> _GIVEN DATA_
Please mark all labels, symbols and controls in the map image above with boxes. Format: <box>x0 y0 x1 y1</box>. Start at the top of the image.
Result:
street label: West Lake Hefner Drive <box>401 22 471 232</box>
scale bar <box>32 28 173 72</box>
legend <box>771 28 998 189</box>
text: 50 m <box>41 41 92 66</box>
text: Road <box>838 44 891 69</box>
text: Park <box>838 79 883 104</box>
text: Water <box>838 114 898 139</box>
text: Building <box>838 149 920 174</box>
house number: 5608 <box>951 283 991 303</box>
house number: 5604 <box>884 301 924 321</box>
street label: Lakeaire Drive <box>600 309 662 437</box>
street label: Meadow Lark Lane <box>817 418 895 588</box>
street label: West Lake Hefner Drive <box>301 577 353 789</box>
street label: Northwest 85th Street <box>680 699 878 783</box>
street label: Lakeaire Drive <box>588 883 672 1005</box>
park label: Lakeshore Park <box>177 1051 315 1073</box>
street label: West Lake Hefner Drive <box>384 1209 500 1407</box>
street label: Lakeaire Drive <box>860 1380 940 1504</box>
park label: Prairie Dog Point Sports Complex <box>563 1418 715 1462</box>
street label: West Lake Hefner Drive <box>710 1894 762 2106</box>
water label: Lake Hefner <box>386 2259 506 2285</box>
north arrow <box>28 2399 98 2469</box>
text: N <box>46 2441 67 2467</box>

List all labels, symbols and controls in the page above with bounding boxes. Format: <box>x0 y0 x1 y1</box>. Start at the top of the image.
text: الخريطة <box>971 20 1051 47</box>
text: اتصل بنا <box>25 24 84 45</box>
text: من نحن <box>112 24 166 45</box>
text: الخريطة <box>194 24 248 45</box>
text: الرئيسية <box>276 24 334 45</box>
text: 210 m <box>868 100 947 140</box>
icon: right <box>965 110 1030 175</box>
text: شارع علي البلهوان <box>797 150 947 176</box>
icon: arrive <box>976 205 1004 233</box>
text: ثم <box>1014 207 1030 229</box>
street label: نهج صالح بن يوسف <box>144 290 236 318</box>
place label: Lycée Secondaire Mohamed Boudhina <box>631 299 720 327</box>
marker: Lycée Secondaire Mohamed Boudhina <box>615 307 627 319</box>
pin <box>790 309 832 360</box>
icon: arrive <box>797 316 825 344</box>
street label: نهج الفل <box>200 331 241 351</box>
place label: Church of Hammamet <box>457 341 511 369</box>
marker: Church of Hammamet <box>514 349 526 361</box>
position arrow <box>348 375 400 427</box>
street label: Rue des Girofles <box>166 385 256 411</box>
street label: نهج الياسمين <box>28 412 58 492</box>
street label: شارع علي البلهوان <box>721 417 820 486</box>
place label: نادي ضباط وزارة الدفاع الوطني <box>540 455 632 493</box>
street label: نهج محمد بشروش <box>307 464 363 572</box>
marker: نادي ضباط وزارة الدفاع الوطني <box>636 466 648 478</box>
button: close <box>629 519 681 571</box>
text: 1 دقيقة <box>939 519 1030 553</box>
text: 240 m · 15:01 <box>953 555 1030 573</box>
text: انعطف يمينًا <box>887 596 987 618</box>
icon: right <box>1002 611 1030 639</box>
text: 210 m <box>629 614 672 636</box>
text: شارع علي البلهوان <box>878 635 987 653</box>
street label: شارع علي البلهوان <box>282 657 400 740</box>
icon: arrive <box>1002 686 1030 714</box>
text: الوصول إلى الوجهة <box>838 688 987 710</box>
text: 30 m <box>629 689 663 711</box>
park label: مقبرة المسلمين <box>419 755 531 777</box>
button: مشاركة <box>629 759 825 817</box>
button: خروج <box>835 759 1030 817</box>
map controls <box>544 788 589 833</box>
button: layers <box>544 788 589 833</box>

> _WORK TO COMPLETE_
Repeat all of the entries exactly.

> _ANSWER SPACE_
Please mark all labels, symbols and controls in the map image above with boxes. Format: <box>x0 y0 x1 y1</box>. Start at the top of the image.
Result:
street label: West Lake Hefner Drive <box>401 22 471 232</box>
scale bar <box>32 28 173 72</box>
legend <box>771 28 998 189</box>
text: 50 m <box>41 41 92 66</box>
text: Road <box>838 44 891 69</box>
text: Park <box>838 79 883 104</box>
text: Water <box>838 114 898 139</box>
text: Building <box>838 149 920 174</box>
house number: 5608 <box>951 283 991 303</box>
house number: 5604 <box>884 301 924 321</box>
street label: Lakeaire Drive <box>600 309 662 437</box>
street label: Meadow Lark Lane <box>817 418 895 588</box>
street label: West Lake Hefner Drive <box>301 577 353 789</box>
street label: Northwest 85th Street <box>680 699 878 783</box>
street label: Lakeaire Drive <box>588 883 672 1005</box>
park label: Lakeshore Park <box>177 1051 315 1073</box>
street label: West Lake Hefner Drive <box>384 1209 500 1407</box>
street label: Lakeaire Drive <box>860 1380 940 1504</box>
park label: Prairie Dog Point Sports Complex <box>563 1418 715 1462</box>
street label: West Lake Hefner Drive <box>710 1894 762 2106</box>
water label: Lake Hefner <box>386 2259 506 2285</box>
north arrow <box>28 2399 98 2469</box>
text: N <box>46 2441 67 2467</box>

List all labels, symbols and controls in the page above with bounding boxes. Format: <box>x0 y0 x1 y1</box>. Start at the top of the image.
text: الخريطة <box>971 20 1051 47</box>
text: اتصل بنا <box>25 24 84 45</box>
text: من نحن <box>112 24 166 45</box>
text: الخريطة <box>194 24 248 45</box>
text: الرئيسية <box>276 24 334 45</box>
text: 210 m <box>868 100 947 140</box>
icon: right <box>965 110 1030 175</box>
text: شارع علي البلهوان <box>797 150 947 176</box>
icon: arrive <box>976 205 1004 233</box>
text: ثم <box>1014 207 1030 229</box>
street label: نهج صالح بن يوسف <box>144 290 236 318</box>
place label: Lycée Secondaire Mohamed Boudhina <box>631 299 720 327</box>
marker: Lycée Secondaire Mohamed Boudhina <box>615 307 627 319</box>
pin <box>790 309 832 360</box>
icon: arrive <box>797 316 825 344</box>
street label: نهج الفل <box>200 331 241 351</box>
place label: Church of Hammamet <box>457 341 511 369</box>
marker: Church of Hammamet <box>514 349 526 361</box>
position arrow <box>348 375 400 427</box>
street label: Rue des Girofles <box>166 385 256 411</box>
street label: نهج الياسمين <box>28 412 58 492</box>
street label: شارع علي البلهوان <box>721 417 820 486</box>
place label: نادي ضباط وزارة الدفاع الوطني <box>540 455 632 493</box>
street label: نهج محمد بشروش <box>307 464 363 572</box>
marker: نادي ضباط وزارة الدفاع الوطني <box>636 466 648 478</box>
button: close <box>629 519 681 571</box>
text: 1 دقيقة <box>939 519 1030 553</box>
text: 240 m · 15:01 <box>953 555 1030 573</box>
text: انعطف يمينًا <box>887 596 987 618</box>
icon: right <box>1002 611 1030 639</box>
text: 210 m <box>629 614 672 636</box>
text: شارع علي البلهوان <box>878 635 987 653</box>
street label: شارع علي البلهوان <box>282 657 400 740</box>
icon: arrive <box>1002 686 1030 714</box>
text: الوصول إلى الوجهة <box>838 688 987 710</box>
text: 30 m <box>629 689 663 711</box>
park label: مقبرة المسلمين <box>419 755 531 777</box>
button: مشاركة <box>629 759 825 817</box>
button: خروج <box>835 759 1030 817</box>
map controls <box>544 788 589 833</box>
button: layers <box>544 788 589 833</box>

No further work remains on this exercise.